TASK INSTRUCTIONS> Each entry in the material below should be copied without any alteration.

WORKING DATA>
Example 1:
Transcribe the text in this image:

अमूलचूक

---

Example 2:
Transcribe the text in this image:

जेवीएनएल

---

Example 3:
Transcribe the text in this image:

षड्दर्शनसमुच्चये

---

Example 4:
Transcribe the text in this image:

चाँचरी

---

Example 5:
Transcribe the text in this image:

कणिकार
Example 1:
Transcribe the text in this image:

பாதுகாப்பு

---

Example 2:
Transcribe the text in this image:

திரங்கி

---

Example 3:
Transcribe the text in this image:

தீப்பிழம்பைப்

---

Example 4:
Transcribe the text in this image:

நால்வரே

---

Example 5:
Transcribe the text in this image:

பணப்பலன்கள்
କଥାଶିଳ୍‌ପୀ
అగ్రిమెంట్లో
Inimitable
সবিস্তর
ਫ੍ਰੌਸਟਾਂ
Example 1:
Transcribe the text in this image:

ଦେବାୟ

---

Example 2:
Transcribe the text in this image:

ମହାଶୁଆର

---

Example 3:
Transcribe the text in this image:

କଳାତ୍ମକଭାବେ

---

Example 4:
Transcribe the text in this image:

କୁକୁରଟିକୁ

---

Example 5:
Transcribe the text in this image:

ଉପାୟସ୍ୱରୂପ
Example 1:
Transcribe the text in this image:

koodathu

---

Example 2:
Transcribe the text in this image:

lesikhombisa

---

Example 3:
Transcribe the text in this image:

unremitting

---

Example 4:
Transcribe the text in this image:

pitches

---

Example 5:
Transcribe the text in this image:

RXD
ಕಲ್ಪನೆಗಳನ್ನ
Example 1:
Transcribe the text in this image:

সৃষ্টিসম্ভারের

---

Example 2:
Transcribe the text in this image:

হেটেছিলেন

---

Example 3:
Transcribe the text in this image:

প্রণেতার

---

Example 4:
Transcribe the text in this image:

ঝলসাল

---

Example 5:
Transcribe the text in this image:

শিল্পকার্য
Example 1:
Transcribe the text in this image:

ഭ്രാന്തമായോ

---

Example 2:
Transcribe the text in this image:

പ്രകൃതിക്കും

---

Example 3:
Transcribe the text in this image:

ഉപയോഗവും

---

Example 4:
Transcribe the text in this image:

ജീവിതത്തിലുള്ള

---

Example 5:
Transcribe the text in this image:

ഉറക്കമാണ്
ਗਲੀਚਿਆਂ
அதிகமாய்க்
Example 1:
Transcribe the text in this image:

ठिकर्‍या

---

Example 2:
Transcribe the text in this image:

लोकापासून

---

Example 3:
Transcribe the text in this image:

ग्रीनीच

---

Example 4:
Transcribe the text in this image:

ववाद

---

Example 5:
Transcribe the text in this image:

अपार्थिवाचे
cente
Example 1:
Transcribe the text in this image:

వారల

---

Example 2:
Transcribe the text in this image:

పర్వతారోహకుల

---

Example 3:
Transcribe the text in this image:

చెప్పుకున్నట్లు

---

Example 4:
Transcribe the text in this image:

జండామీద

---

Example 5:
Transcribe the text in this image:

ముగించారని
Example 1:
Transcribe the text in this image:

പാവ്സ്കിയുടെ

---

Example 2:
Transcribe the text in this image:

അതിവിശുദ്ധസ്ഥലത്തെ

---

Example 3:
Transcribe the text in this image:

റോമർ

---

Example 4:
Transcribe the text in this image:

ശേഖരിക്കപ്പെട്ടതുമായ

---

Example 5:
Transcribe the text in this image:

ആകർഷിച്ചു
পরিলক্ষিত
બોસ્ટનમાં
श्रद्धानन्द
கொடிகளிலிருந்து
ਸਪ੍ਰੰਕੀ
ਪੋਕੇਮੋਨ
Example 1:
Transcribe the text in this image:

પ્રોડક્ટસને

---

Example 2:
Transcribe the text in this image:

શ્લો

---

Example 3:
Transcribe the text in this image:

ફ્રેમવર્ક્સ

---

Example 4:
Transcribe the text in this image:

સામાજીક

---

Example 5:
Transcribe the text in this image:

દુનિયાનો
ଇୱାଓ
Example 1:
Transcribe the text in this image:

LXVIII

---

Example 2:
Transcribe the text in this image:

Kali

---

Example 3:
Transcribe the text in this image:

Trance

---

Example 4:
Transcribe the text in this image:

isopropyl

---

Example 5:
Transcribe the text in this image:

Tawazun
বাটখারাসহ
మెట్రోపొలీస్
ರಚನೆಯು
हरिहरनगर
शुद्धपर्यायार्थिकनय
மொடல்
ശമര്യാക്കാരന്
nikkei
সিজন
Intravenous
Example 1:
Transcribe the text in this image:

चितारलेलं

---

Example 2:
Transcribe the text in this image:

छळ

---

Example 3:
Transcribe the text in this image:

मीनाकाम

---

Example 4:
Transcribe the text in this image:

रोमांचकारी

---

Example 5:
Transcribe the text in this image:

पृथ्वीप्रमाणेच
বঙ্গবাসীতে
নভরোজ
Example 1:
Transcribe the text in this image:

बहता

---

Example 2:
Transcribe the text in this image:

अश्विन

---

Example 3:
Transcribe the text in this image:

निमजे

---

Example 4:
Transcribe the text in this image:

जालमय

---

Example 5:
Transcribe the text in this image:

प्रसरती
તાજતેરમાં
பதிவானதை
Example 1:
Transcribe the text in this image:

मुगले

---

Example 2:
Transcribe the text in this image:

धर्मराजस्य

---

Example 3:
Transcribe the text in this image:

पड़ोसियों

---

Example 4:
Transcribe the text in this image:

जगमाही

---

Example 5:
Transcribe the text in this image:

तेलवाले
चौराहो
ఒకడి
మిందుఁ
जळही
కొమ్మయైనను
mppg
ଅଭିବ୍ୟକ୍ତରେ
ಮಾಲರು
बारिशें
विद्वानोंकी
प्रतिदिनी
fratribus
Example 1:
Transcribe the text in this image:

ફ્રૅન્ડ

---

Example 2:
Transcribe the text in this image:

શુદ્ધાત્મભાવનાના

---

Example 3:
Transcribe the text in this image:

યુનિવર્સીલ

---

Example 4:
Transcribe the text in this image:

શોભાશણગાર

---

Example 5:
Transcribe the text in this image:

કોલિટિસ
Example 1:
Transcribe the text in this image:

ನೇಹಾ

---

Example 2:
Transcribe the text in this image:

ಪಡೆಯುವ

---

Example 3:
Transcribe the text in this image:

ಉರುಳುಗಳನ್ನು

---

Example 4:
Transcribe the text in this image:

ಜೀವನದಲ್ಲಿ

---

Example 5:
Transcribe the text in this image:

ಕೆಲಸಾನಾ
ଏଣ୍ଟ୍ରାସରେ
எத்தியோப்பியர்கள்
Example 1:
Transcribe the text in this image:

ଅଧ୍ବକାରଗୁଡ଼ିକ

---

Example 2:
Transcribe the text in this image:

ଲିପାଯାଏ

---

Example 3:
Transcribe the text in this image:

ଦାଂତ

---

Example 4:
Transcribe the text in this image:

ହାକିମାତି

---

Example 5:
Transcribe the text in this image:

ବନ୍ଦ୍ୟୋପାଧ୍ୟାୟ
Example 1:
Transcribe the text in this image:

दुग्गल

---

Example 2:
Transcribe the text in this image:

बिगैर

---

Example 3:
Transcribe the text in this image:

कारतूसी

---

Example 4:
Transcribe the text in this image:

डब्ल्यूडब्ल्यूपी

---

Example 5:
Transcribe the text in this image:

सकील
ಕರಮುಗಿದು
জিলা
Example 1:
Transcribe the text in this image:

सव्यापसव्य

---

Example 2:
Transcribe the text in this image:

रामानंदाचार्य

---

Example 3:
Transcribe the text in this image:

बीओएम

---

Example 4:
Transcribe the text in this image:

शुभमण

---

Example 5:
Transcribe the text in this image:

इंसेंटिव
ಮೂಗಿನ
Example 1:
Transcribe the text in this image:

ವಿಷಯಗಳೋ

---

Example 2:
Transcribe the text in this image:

RESPONSE AREA>
Example 1:
Transcribe the text in this image:

अमूलचूक

---

Example 2:
Transcribe the text in this image:

जेवीएनएल

---

Example 3:
Transcribe the text in this image:

षड्दर्शनसमुच्चये

---

Example 4:
Transcribe the text in this image:

चाँचरी

---

Example 5:
Transcribe the text in this image:

कणिकार
Example 1:
Transcribe the text in this image:

பாதுகாப்பு

---

Example 2:
Transcribe the text in this image:

திரங்கி

---

Example 3:
Transcribe the text in this image:

தீப்பிழம்பைப்

---

Example 4:
Transcribe the text in this image:

நால்வரே

---

Example 5:
Transcribe the text in this image:

பணப்பலன்கள்
କଥାଶିଳ୍‌ପୀ
అగ్రిమెంట్లో
Inimitable
সবিস্তর
ਫ੍ਰੌਸਟਾਂ
Example 1:
Transcribe the text in this image:

ଦେବାୟ

---

Example 2:
Transcribe the text in this image:

ମହାଶୁଆର

---

Example 3:
Transcribe the text in this image:

କଳାତ୍ମକଭାବେ

---

Example 4:
Transcribe the text in this image:

କୁକୁରଟିକୁ

---

Example 5:
Transcribe the text in this image:

ଉପାୟସ୍ୱରୂପ
Example 1:
Transcribe the text in this image:

koodathu

---

Example 2:
Transcribe the text in this image:

lesikhombisa

---

Example 3:
Transcribe the text in this image:

unremitting

---

Example 4:
Transcribe the text in this image:

pitches

---

Example 5:
Transcribe the text in this image:

RXD
ಕಲ್ಪನೆಗಳನ್ನ
Example 1:
Transcribe the text in this image:

সৃষ্টিসম্ভারের

---

Example 2:
Transcribe the text in this image:

হেটেছিলেন

---

Example 3:
Transcribe the text in this image:

প্রণেতার

---

Example 4:
Transcribe the text in this image:

ঝলসাল

---

Example 5:
Transcribe the text in this image:

শিল্পকার্য
Example 1:
Transcribe the text in this image:

ഭ്രാന്തമായോ

---

Example 2:
Transcribe the text in this image:

പ്രകൃതിക്കും

---

Example 3:
Transcribe the text in this image:

ഉപയോഗവും

---

Example 4:
Transcribe the text in this image:

ജീവിതത്തിലുള്ള

---

Example 5:
Transcribe the text in this image:

ഉറക്കമാണ്
ਗਲੀਚਿਆਂ
அதிகமாய்க்
Example 1:
Transcribe the text in this image:

ठिकर्‍या

---

Example 2:
Transcribe the text in this image:

लोकापासून

---

Example 3:
Transcribe the text in this image:

ग्रीनीच

---

Example 4:
Transcribe the text in this image:

ववाद

---

Example 5:
Transcribe the text in this image:

अपार्थिवाचे
cente
Example 1:
Transcribe the text in this image:

వారల

---

Example 2:
Transcribe the text in this image:

పర్వతారోహకుల

---

Example 3:
Transcribe the text in this image:

చెప్పుకున్నట్లు

---

Example 4:
Transcribe the text in this image:

జండామీద

---

Example 5:
Transcribe the text in this image:

ముగించారని
Example 1:
Transcribe the text in this image:

പാവ്സ്കിയുടെ

---

Example 2:
Transcribe the text in this image:

അതിവിശുദ്ധസ്ഥലത്തെ

---

Example 3:
Transcribe the text in this image:

റോമർ

---

Example 4:
Transcribe the text in this image:

ശേഖരിക്കപ്പെട്ടതുമായ

---

Example 5:
Transcribe the text in this image:

ആകർഷിച്ചു
পরিলক্ষিত
બોસ્ટનમાં
श्रद्धानन्द
கொடிகளிலிருந்து
ਸਪ੍ਰੰਕੀ
ਪੋਕੇਮੋਨ
Example 1:
Transcribe the text in this image:

પ્રોડક્ટસને

---

Example 2:
Transcribe the text in this image:

શ્લો

---

Example 3:
Transcribe the text in this image:

ફ્રેમવર્ક્સ

---

Example 4:
Transcribe the text in this image:

સામાજીક

---

Example 5:
Transcribe the text in this image:

દુનિયાનો
ଇୱାଓ
Example 1:
Transcribe the text in this image:

LXVIII

---

Example 2:
Transcribe the text in this image:

Kali

---

Example 3:
Transcribe the text in this image:

Trance

---

Example 4:
Transcribe the text in this image:

isopropyl

---

Example 5:
Transcribe the text in this image:

Tawazun
বাটখারাসহ
మెట్రోపొలీస్
ರಚನೆಯು
हरिहरनगर
शुद्धपर्यायार्थिकनय
மொடல்
ശമര്യാക്കാരന്
nikkei
সিজন
Intravenous
Example 1:
Transcribe the text in this image:

चितारलेलं

---

Example 2:
Transcribe the text in this image:

छळ

---

Example 3:
Transcribe the text in this image:

मीनाकाम

---

Example 4:
Transcribe the text in this image:

रोमांचकारी

---

Example 5:
Transcribe the text in this image:

पृथ्वीप्रमाणेच
বঙ্গবাসীতে
নভরোজ
Example 1:
Transcribe the text in this image:

बहता

---

Example 2:
Transcribe the text in this image:

अश्विन

---

Example 3:
Transcribe the text in this image:

निमजे

---

Example 4:
Transcribe the text in this image:

जालमय

---

Example 5:
Transcribe the text in this image:

प्रसरती
તાજતેરમાં
பதிவானதை
Example 1:
Transcribe the text in this image:

मुगले

---

Example 2:
Transcribe the text in this image:

धर्मराजस्य

---

Example 3:
Transcribe the text in this image:

पड़ोसियों

---

Example 4:
Transcribe the text in this image:

जगमाही

---

Example 5:
Transcribe the text in this image:

तेलवाले
चौराहो
ఒకడి
మిందుఁ
जळही
కొమ్మయైనను
mppg
ଅଭିବ୍ୟକ୍ତରେ
ಮಾಲರು
बारिशें
विद्वानोंकी
प्रतिदिनी
fratribus
Example 1:
Transcribe the text in this image:

ફ્રૅન્ડ

---

Example 2:
Transcribe the text in this image:

શુદ્ધાત્મભાવનાના

---

Example 3:
Transcribe the text in this image:

યુનિવર્સીલ

---

Example 4:
Transcribe the text in this image:

શોભાશણગાર

---

Example 5:
Transcribe the text in this image:

કોલિટિસ
Example 1:
Transcribe the text in this image:

ನೇಹಾ

---

Example 2:
Transcribe the text in this image:

ಪಡೆಯುವ

---

Example 3:
Transcribe the text in this image:

ಉರುಳುಗಳನ್ನು

---

Example 4:
Transcribe the text in this image:

ಜೀವನದಲ್ಲಿ

---

Example 5:
Transcribe the text in this image:

ಕೆಲಸಾನಾ
ଏଣ୍ଟ୍ରାସରେ
எத்தியோப்பியர்கள்
Example 1:
Transcribe the text in this image:

ଅଧ୍ବକାରଗୁଡ଼ିକ

---

Example 2:
Transcribe the text in this image:

ଲିପାଯାଏ

---

Example 3:
Transcribe the text in this image:

ଦାଂତ

---

Example 4:
Transcribe the text in this image:

ହାକିମାତି

---

Example 5:
Transcribe the text in this image:

ବନ୍ଦ୍ୟୋପାଧ୍ୟାୟ
Example 1:
Transcribe the text in this image:

दुग्गल

---

Example 2:
Transcribe the text in this image:

बिगैर

---

Example 3:
Transcribe the text in this image:

कारतूसी

---

Example 4:
Transcribe the text in this image:

डब्ल्यूडब्ल्यूपी

---

Example 5:
Transcribe the text in this image:

सकील
ಕರಮುಗಿದು
জিলা
Example 1:
Transcribe the text in this image:

सव्यापसव्य

---

Example 2:
Transcribe the text in this image:

रामानंदाचार्य

---

Example 3:
Transcribe the text in this image:

बीओएम

---

Example 4:
Transcribe the text in this image:

शुभमण

---

Example 5:
Transcribe the text in this image:

इंसेंटिव
ಮೂಗಿನ
Example 1:
Transcribe the text in this image:

ವಿಷಯಗಳೋ

---

Example 2:
Transcribe the text in this image:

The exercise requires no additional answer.